Data supplied:

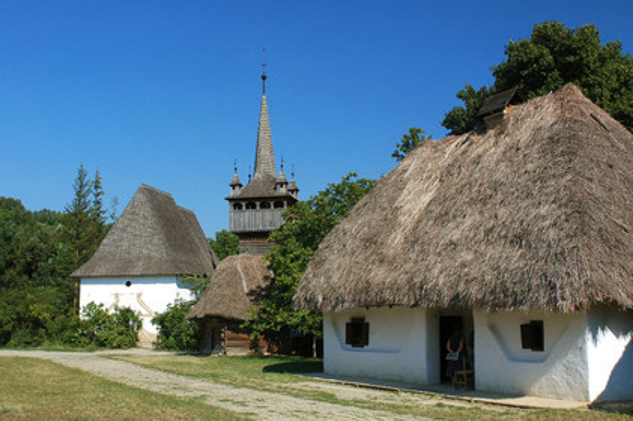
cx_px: 316
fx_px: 738
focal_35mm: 42
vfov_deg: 31.8
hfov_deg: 46.4
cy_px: 210
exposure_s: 1/200
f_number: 9
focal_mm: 28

Exercise brief: All of the entries above are to be restated word for word, minus the images.

The completed task:
cx_px: 316
fx_px: 738
focal_35mm: 42
vfov_deg: 31.8
hfov_deg: 46.4
cy_px: 210
exposure_s: 1/200
f_number: 9
focal_mm: 28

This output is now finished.